FASCISMO. Sabe o que é?


Recebi hoje um e-mail, lindíssimo, de uma senhora que me contava a forma como, ao procurar na net a expressão “manga de alpaca” para mostrar ao filho o significado desta expressão hoje em desuso, foi tombar sobre um texto meu intitulado “Gravatas & Bravatas” publicado em Junho de 2006 no meu outro blogue “Escritos Outonais”, cuja leitura muito a impressionou. Ali, a propósito de vivências pessoais, tecia várias considerações sobre a essência dos fascismos, a forma como se instalam, se insinuam se reproduzem.
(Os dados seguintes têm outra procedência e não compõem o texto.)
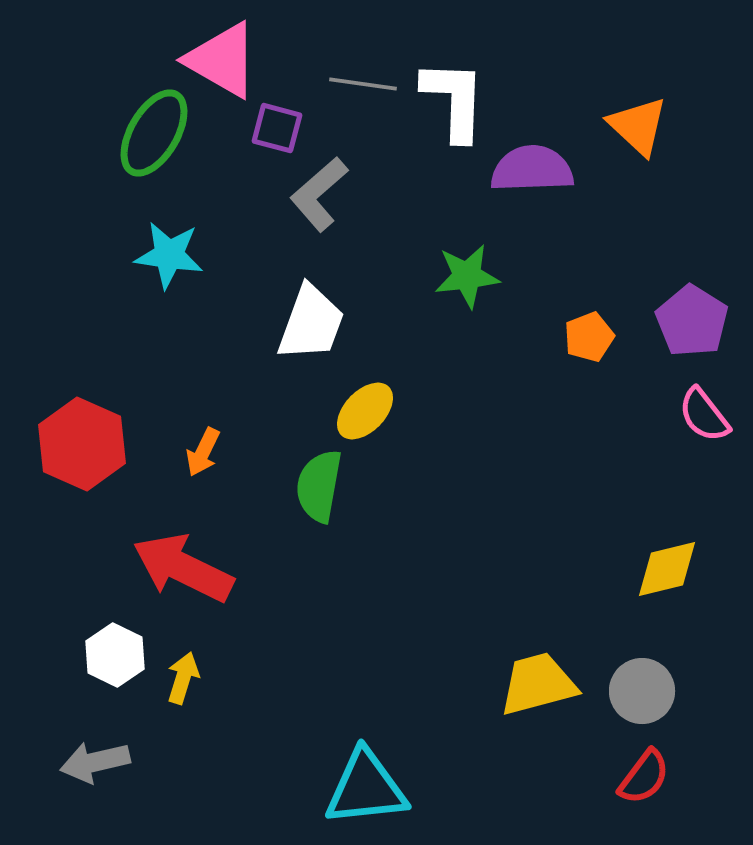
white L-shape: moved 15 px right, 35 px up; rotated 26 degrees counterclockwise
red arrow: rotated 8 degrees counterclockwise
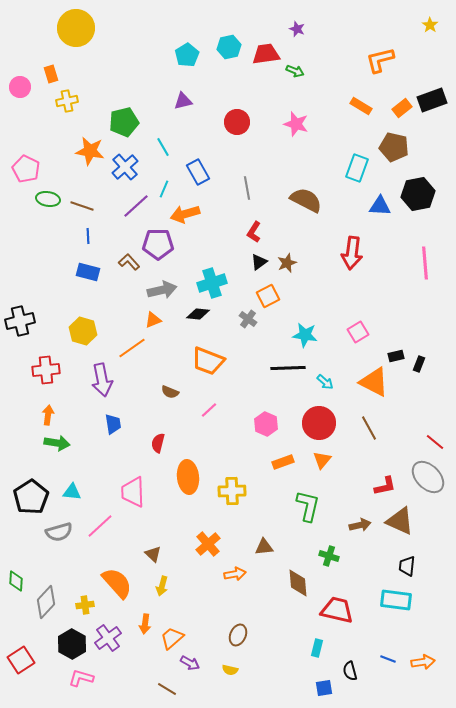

É desse texto, que nunca mais tinha lido, que transcrevo a passagem seguinte

"Moral da história: os fascismos não se alimentam apenas da repressão física, mas também, e à vezes principalmente, de medos irracionais, de suspeições , de reverências voluntárias, de submissões não solicitadas, de delações não pedidas. O espírito de big-brother paira sobre toda a sociedade, como um obsessão colectiva, sem precisar, por vezes de se impor, nem sequer pela presença dos seus guardiões. Em contrapartida, a resistência, pode ser feita através do que parecem ser pequenos detalhes sem importância: uma recusa, uma não aceitação, uma afirmação de personalidade contra a corrente do geralmente aceite e, sobretudo, contra normas impostas. Confesso até, que usar gravata nem é coisa que me incomode por aí além e tanto assim que, agora que estou reformado, que ninguém me obriga a usa-la e que até pouca gente a usa, de vez em quando, dá-me na mona e engravato-me. Porque quero."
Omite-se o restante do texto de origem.